Write out the part of the material that begins with the line containing "Which box has the lowest median line?" and ends with the line containing "Which has a", keeping both of those lines and leaving out any pictures.

╭─ Data provided

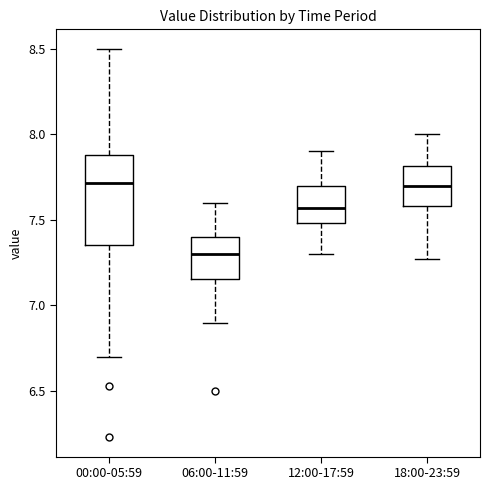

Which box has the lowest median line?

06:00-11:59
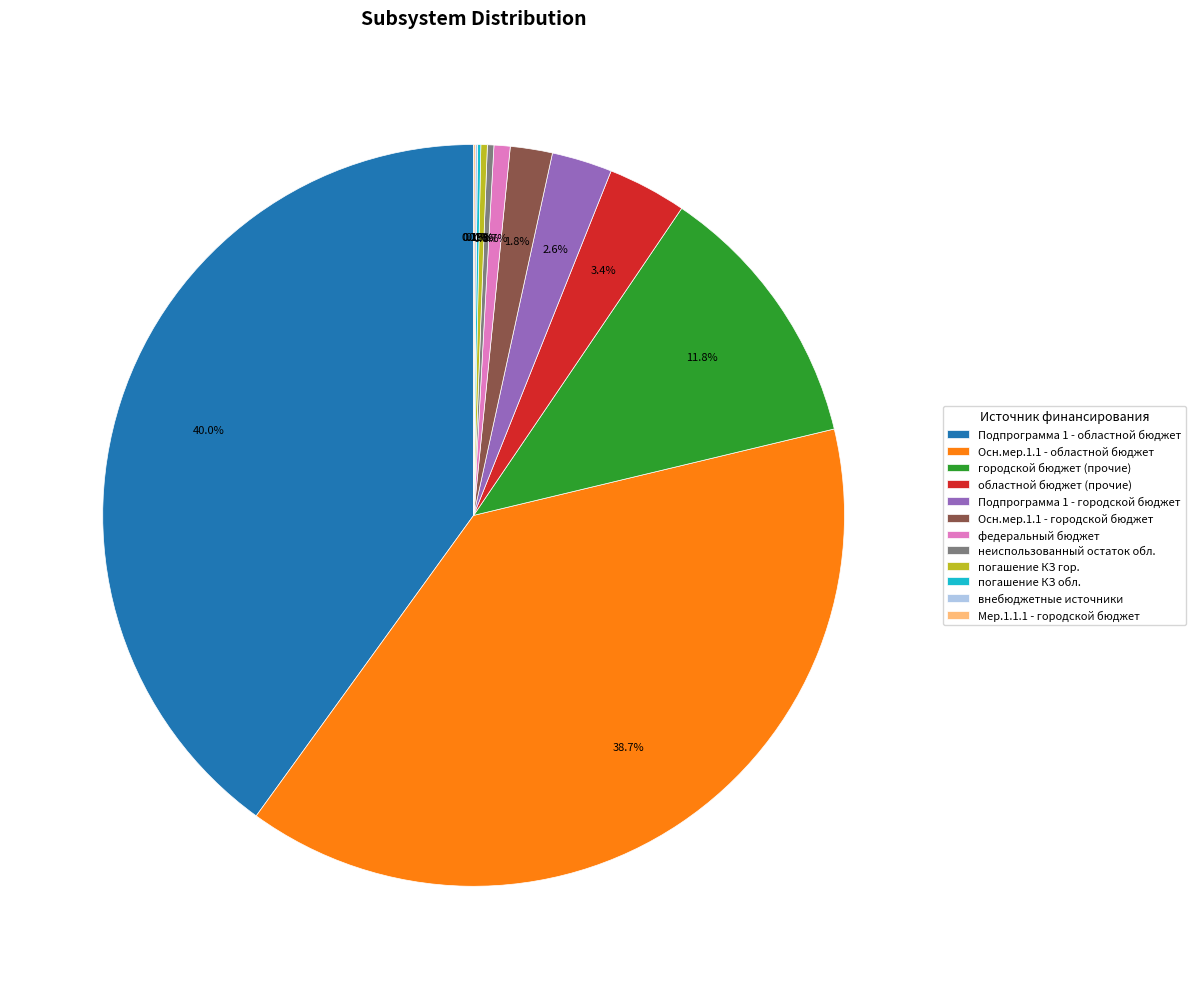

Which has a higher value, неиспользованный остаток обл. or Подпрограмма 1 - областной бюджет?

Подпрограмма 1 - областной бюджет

╰─
╭─ Data provided

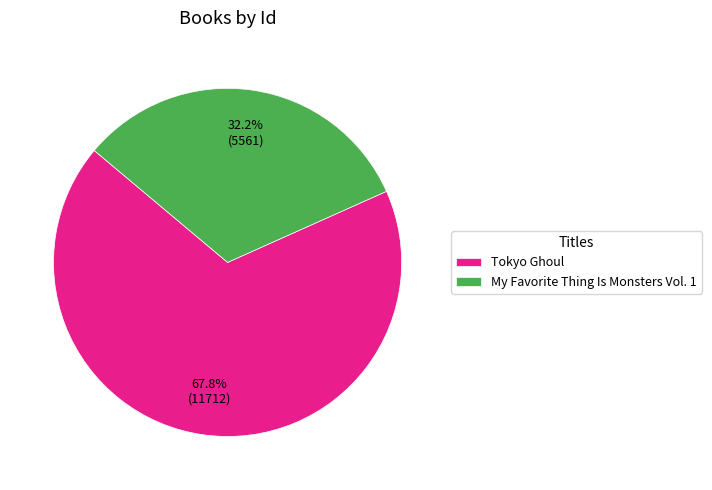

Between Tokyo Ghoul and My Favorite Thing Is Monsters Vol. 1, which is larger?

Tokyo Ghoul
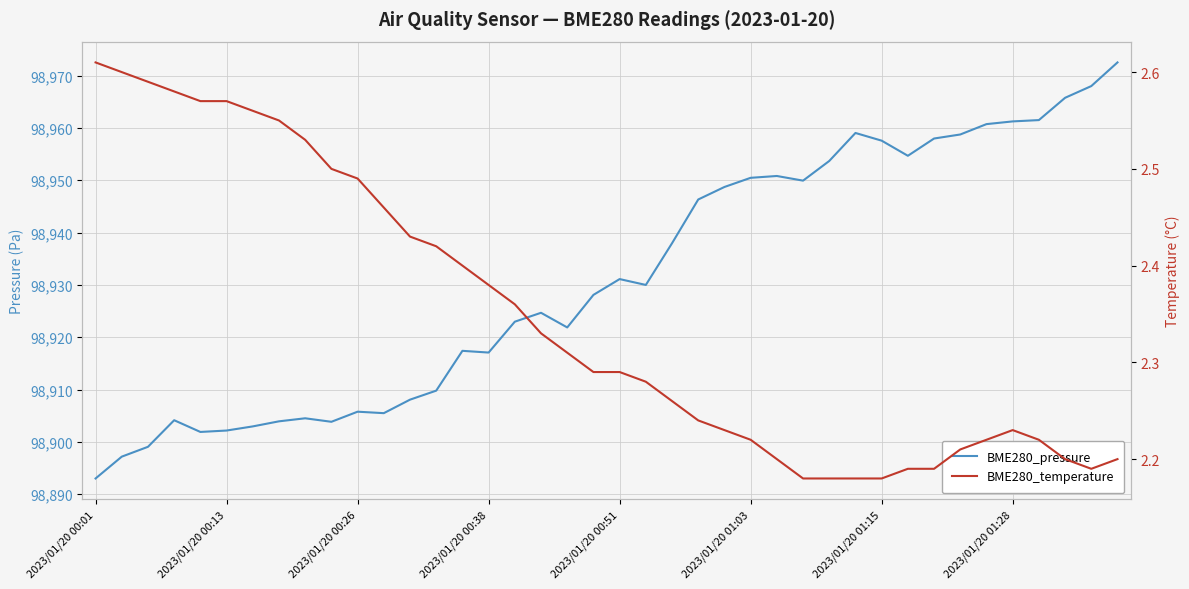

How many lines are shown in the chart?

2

╰─

Solution to this exercise
Which box has the lowest median line?

06:00-11:59

Which has a higher value, неиспользованный остаток обл. or Подпрограмма 1 - областной бюджет?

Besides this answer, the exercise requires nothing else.